**Document segment**
= = = = = = =

Posted Feb 12, 2015 11:11 UTC (Thu) by justincormack (subscriber, #70439) [Link] (3 responses)

Well if the embedded people cant even afford to develop a toolchain to go with their chips they deserve to go out of business. They should use open core designs that already have toolchains (RISC-V for example looks promising).

Emacs and LLDB

Posted Feb 12, 2015 14:20 UTC (Thu) by pabs (subscriber, #43278) [Link] (2 responses)

I'm looking forward to when lowRISC starts producing some silicon.

http://www.lowrisc.org/

Emacs and LLDB

Posted Feb 12, 2015 14:34 UTC (Thu) by yaap (subscriber, #71398) [Link] (1 responses)

Very interesting, but quite high-end compared to the embedded cores I had in mind. The lowRISC is 64 bits, multi-core with L2 and cache coherency. You get in the same class as some Cortex A or MIPS core, where toolchain openess is not an issue.
What I had in mind for deep embedded stuff is more like the Cortex M serie. So 32 bits, short pipeline with TCMs and maybe L1 caches but nothing more. The market is much more fragmented at this level.

= = = = = = =

**Data below**

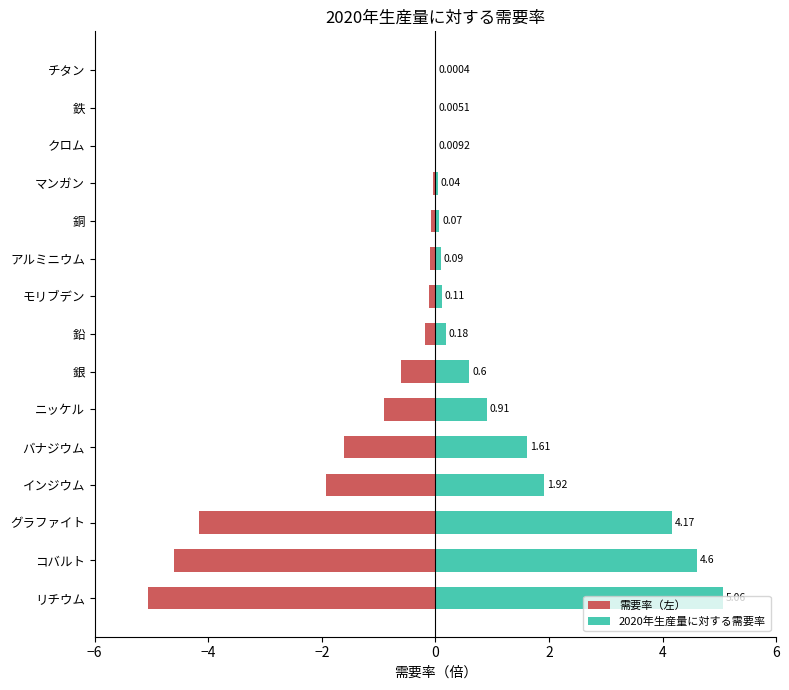

What is the difference between the highest and lowest values at マンガン?

0.1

= = = = = = =

**Activity list**
A. Please answer these questions from the Emacs and LLDB comment thread:
(i) Which open core design does justincormack say looks promising?
(ii) At what time, in UTC, did pabs post?
(iii) How many bits does yaap say the lowRISC is?
B. Does the Emacs and LLDB comment thread support each statement below? Please answer yes or no and quote the words of the thread that settle it.
(i) yaap describes the lowRISC as a single-core design.
(ii) yaap says the market is more fragmented at the deep embedded level.
(iii) pabs looks forward to lowRISC producing silicon.

**Activity answers**
A.
(i) RISC-V
(ii) 14:20 UTC
(iii) 64 bits

B.
(i) No: "The lowRISC is 64 bits, multi-core with L2 and cache coherency."
(ii) Yes: "The market is much more fragmented at this level."
(iii) Yes: "I'm looking forward to when lowRISC starts producing some silicon."